Bewertung:

Derzeit gibt es keine Leserbewertungen. Die Bewertung basiert auf 6 Stimmen.
The Laughter of the Thracian Woman: A Protohistory of Theory
Das wichtige Werk des Philosophen Hans Blumenberg aus dem 20. Jahrhundert, das hier zum ersten Mal ins Englische übersetzt wurde, beschreibt die Rezeptionsgeschichte einer Anekdote, die am besten aus Platons Theaetetus-Dialog bekannt ist: Der frühe Astronom und Proto-Philosoph Thales von Milet übersieht bei der Beobachtung der Sterne einen Brunnen, der direkt vor ihm liegt, und stürzt hinunter. Ein thrakisches Dienstmädchen lacht darüber, dass er zu verstehen versuchte, was über ihm war, während er nicht darauf achtete, was direkt vor ihm war.

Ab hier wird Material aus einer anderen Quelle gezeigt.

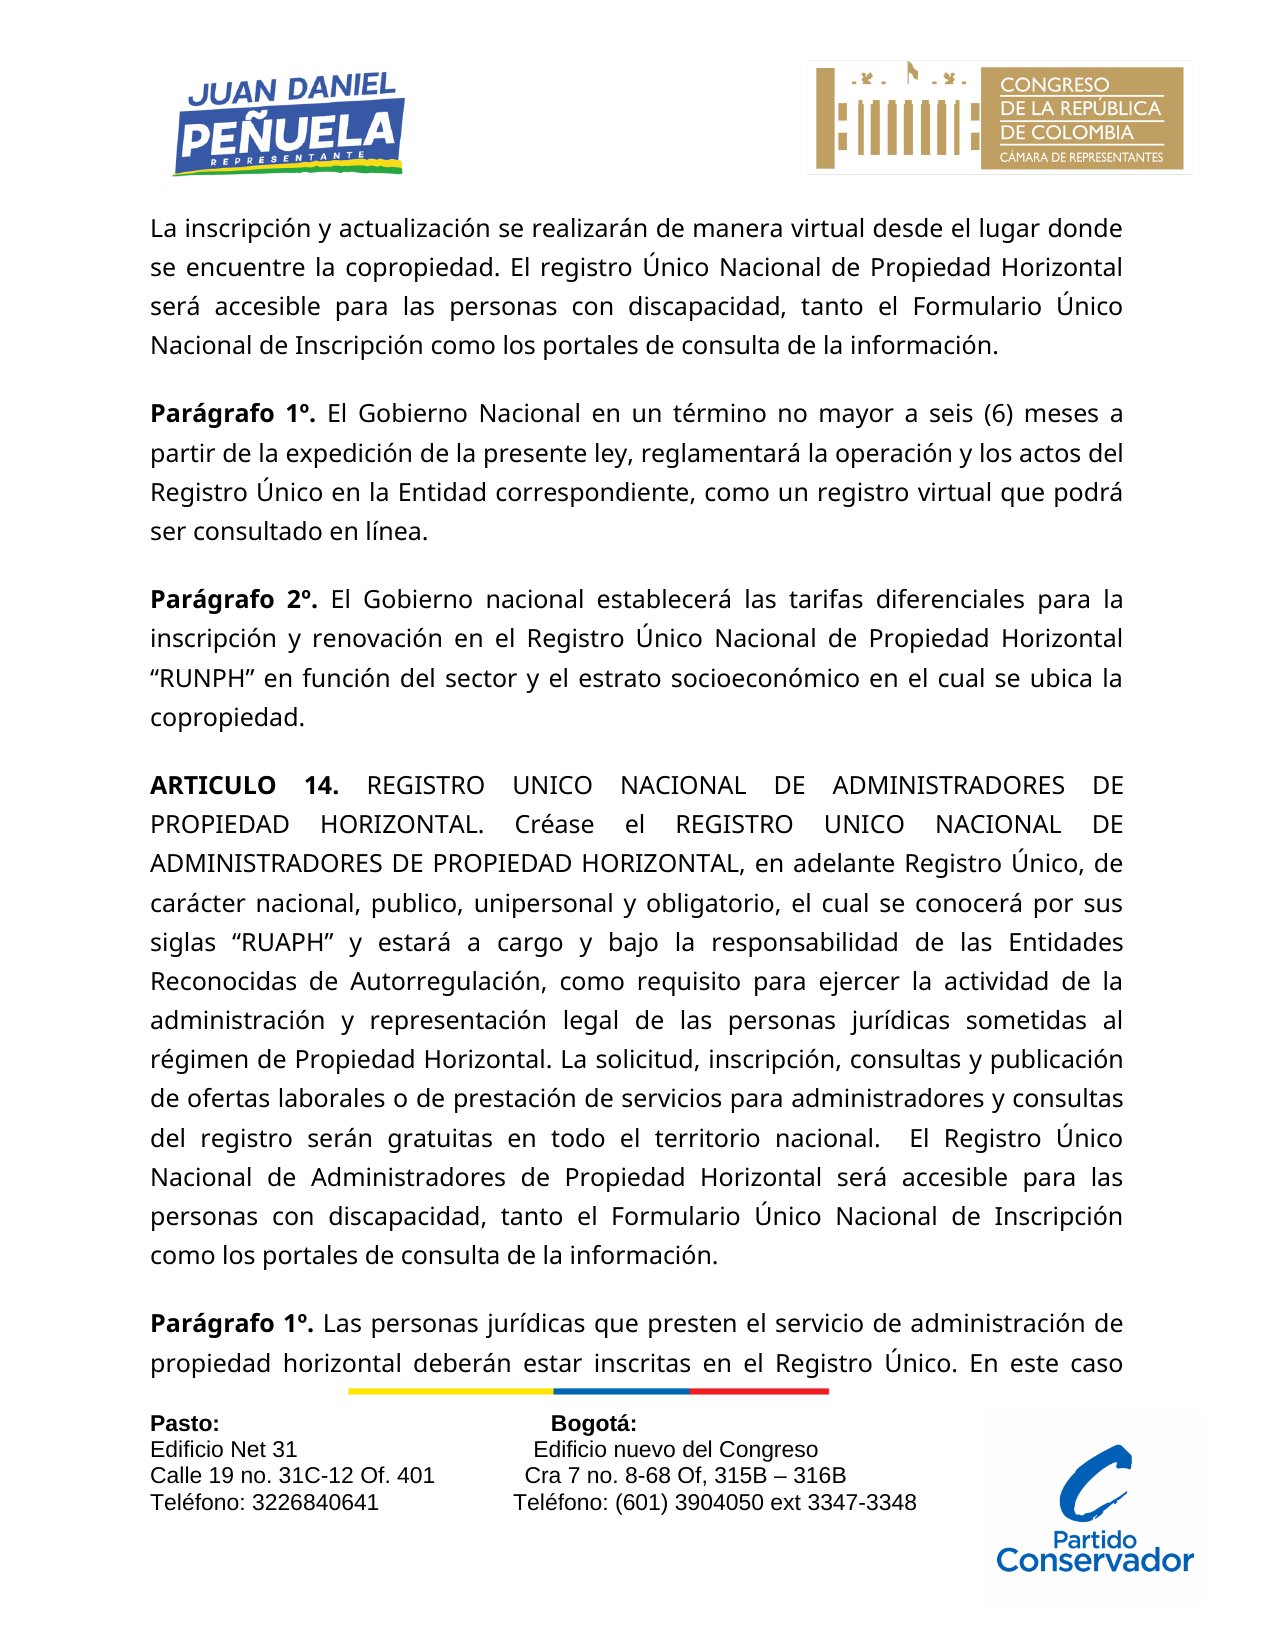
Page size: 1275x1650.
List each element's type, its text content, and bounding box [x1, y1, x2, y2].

text ARTÍCULO 13. Adiciónese el artículo 51A a la Ley 675 de 2001, el cual quedara así: REGISTRO UNICO NACIONAL DE PROPIEDAD HORIZONTAL. Crease el Registro Único Nacional de Propiedad Horizontal, el cual se conocerá por sus siglas “RUNPH”, protocolo único administrado por la Cámara Colombiana de la Propiedad Horizontal como Entidad Reconocida de Autorregulación, en el cual se inscribe, renueva y actualiza la persona jurídica y su representación legal. El Registro Único Nacional de Propiedad Horizontal “RUNPH” establecerá las condiciones del registro a través de un Formulario Único Nacional que podrá ser diligenciado en línea y actualizado cuando ocurran cambios en la información a registrar y será de libre consulta para la ciudadanía en general. La inscripción de las personas jurídicas sometidas a propiedad horizontal será, a partir de la vigencia de la presente ley, obligatoria para el propietario inicial en el caso de las copropiedades nuevas y por el representante legal en el caso de las ya existentes. La inscripción y actualización se realizarán de manera virtual desde el lugar donde se encuentre la copropiedad. El registro Único Nacional de Propiedad Horizontal será accesible para las personas con discapacidad, tanto el Formulario Único Nacional de Inscripción como los portales de consulta de la información. [150, 210, 1125, 636]
picture [150, 61, 430, 191]
picture [981, 1411, 1207, 1606]
picture [333, 1386, 845, 1398]
text ARTICULO 14. REGISTRO UNICO NACIONAL DE ADMINISTRADORES DE PROPIEDAD HORIZONTAL. Créase el REGISTRO UNICO NACIONAL DE ADMINISTRADORES DE PROPIEDAD HORIZONTAL, en adelante Registro Único, de carácter nacional, publico, unipersonal y obligatorio, el cual se conocerá por sus siglas “RUAPH” y estará a cargo y bajo la responsabilidad de las Entidades Reconocidas de Autorregulación, como requisito para ejercer la actividad de la administración y representación legal de las personas jurídicas sometidas al régimen de Propiedad Horizontal. La solicitud, inscripción, consultas y publicación de ofertas laborales o de prestación de servicios para administradores y consultas del registro serán gratuitas en todo el territorio nacional. El Registro Único Nacional de Administradores de Propiedad Horizontal será accesible para las personas con discapacidad, tanto el Formulario Único Nacional de Inscripción como los portales de consulta de la información. [150, 1042, 1125, 1350]
picture [807, 60, 1193, 175]
text Parágrafo 1º. El Gobierno Nacional en un término no mayor a seis (6) meses a partir de la expedición de la presente ley, reglamentará la operación y los actos del Registro Único en la Entidad correspondiente, como un registro virtual que podrá ser consultado en línea. [150, 670, 1125, 822]
text Parágrafo 2º. El Gobierno nacional establecerá las tarifas diferenciales para la inscripción y renovación en el Registro Único Nacional de Propiedad Horizontal “RUNPH” en función del sector y el estrato socioeconómico en el cual se ubica la copropiedad. [150, 856, 1125, 1008]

Varianten dieser Geschichte finden sich in Texten von Diogenes Laertius, den Kirchenvätern Tertullian und Eusebius, Predigern des Mittelalters und der Renaissance, den Aufklärern Voltaire, Montaigne, Bacon und Kant sowie später in Werken von Feuerbach, Nietzsche, Heidegger und Blumenbergs eigenen Kollegen. Einige dieser Philosophen sympathisieren mit Thales' Ambitionen, während andere seine Nachlässigkeit tadeln. Blumenberg sieht in der Geschichte einen begehrten Ersatz für unser fehlendes Wissen über die frühesten historischen Ereignisse, die unter das Etikett "Theorie" passen würden. Indem sie die Anekdote nacherzählen, offenbaren die Philosophen ihre unterschiedlichen Werte in Bezug auf die Aufnahme von Neugier, die Vergangenheit der Philosophie und die Forderung, dass Theoretiker sich an sanktionierte Methoden und Verfahren halten.
In diesem und anderen Werken zeigt Blumenberg, dass die beliebtesten Bilder und Anekdoten der Philosophen als Metaphern für die Philosophie unverzichtbar geworden sind.
Das heißt, als Darstellungen, deren Bedeutungen unbestimmt bleiben und zu häufigen Neuinterpretationen einladen.